Indizien, die den überzeugenden Rückschluss auf die subjektive Beteilung an einem beabsichtigten Versicherungsmissbrauch der Arbeitgeberin zulassen,sind ebenso wenig dargelegt, wie die Voraussetzungen des § 7 Abs. 5 Satz 1 BetrAVG.

Gerade der Umstand, dass die Arbeitnehmer sogar bereit waren, privates Vermögen zur Sanierung der Arbeitgeberin einzusetzen, spricht dafür, dass sie an eine Sanierungsmöglichkeit geglaubt haben. Dies wird auch dadurch unterstützt, dass nach dem vorgelegten Sanierungsgutachten nicht eine mangelnde Auftragslage, sondern übermäßig hohe Reklamationen und eine insoweit mangelhafte betriebliche Vermeidungsstrategie Ursache für die wirtschaftliche Schieflage waren. Dass die Arbeitnehmer dieses erkannt und richtig analysiert hätten und darüber hinaus hätten erkennen müssen, dass gleichwohl eine Sanierungsmöglichkeit nicht gegeben ist, hat der Beklagte nicht substantiiert dargestellt. Es kann auch unterstellt werden, dass der Geschäftsführer der Arbeitgeberin die Zustimmung der Kläger zur Beleihung deshalb erleichtert erreicht hat, weil er auf die gesetzliche Insolvenzsicherung hingewiesen hat. Richtig ist, dass die Insolvenzsicherung dazu führt, dass die Zustimmung zur Beleihung für die begünstigten Arbeitnehmer letztlich risikolos ist. Dies allerdings ist nicht Folge der Erklärung des Geschäftsführers, sondern ergibt sich unmittelbar aus dem Gesetz. Würde man auf die Kausalität der Erklärung des Geschäftsführer abstellen, wären diejenigen Arbeitnehmer schlechter zu stellen, die sich der Geltung des Gesetzes bewusst sind. Bei Arbeitnehmern, die uninformiert sind und nicht die gesetzliche Lage kennen, würden die Unkenntnis zur Vermutung führen, dass sie stärker an eine Rückzahlung der Beleihung durch den Arbeitgeber geglaubt haben und als letztes Mittel zur Erhaltung ihres Arbeitsplatzes auch ihre betriebliche Altersversorgung einsetzen wollten. Überspitzt hätte dies zur Folge, dass derjenige, der die Insolvenzsicherung kennt, gerade nicht durch sie geschützt wird.

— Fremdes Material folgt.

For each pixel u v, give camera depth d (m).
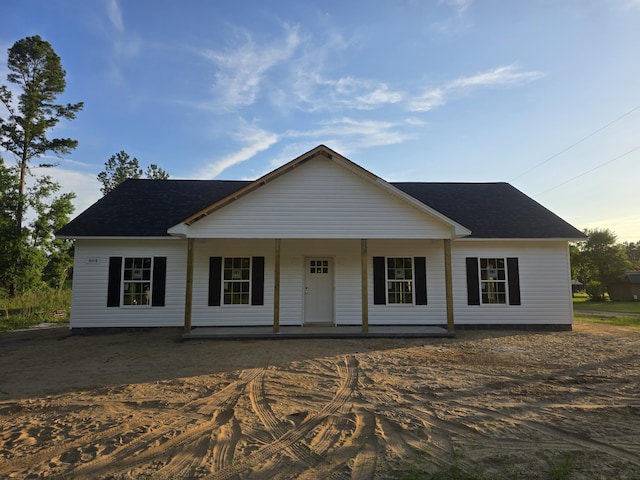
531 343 11.07
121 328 13.27
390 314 13.73
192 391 6.65
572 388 6.62
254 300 13.61
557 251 13.98
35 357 9.54
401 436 4.66
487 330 13.52
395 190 11.85
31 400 6.21
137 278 13.55
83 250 13.38
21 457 4.20
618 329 14.14
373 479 3.63
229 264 13.77
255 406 5.86
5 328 15.67
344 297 13.80
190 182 17.36
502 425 4.97
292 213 11.90
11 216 27.19
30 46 27.20
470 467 3.83
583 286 64.81
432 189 17.28
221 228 11.75
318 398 6.21
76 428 5.02
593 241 46.69
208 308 13.46
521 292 13.84
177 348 10.45
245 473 3.79
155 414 5.54
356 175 12.08
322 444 4.46
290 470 3.84
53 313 19.95
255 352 9.87
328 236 11.88
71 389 6.81
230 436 4.73
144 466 3.97
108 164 46.16
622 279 41.97
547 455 4.09
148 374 7.81
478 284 13.86
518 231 13.89
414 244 14.01
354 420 5.22
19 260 26.17
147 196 15.88
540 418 5.21
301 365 8.48
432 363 8.58
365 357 9.25
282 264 13.83
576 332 13.23
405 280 13.94
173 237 13.21
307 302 13.94
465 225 14.25
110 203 15.12
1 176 26.72
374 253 13.94
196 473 3.80
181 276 13.60
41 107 28.22
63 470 3.89
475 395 6.26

Damit ergibt sich nach der derzeitigen Gesetzeslage, dass von einem Missbrauchstatbestand allenfalls dann auszugehen ist, wenn die Arbeitnehmer die Zustimmung zur Beleihung nicht im Hinblick auf einen allgemeinen Sanierungsplan des Arbeitgebers erteilen, sondern um im Zusammenwirken mit diesem nicht mehr gedeckte eigene Forderungen gegen den Arbeitgeber vorweg zu befriedigen.

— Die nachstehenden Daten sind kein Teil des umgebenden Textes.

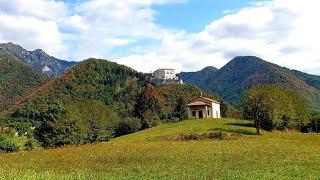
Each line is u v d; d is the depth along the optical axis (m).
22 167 43.53
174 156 49.31
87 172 36.16
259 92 101.56
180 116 160.38
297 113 122.00
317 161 41.84
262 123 103.88
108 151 60.09
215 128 94.88
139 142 78.25
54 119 116.06
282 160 42.91
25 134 154.38
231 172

Die Kostenentscheidung folgt aus § 92 ZPO. Die Revision wurde nicht zugelassen, da sich seit der Entscheidung des Bundesarbeitsgerichts vom 17.10.1995 (3 AZR 420/94) keine Änderungen des Gesetzes ergeben haben, die eine erneute Klärung des selben Sachverhalts erforderlich machen.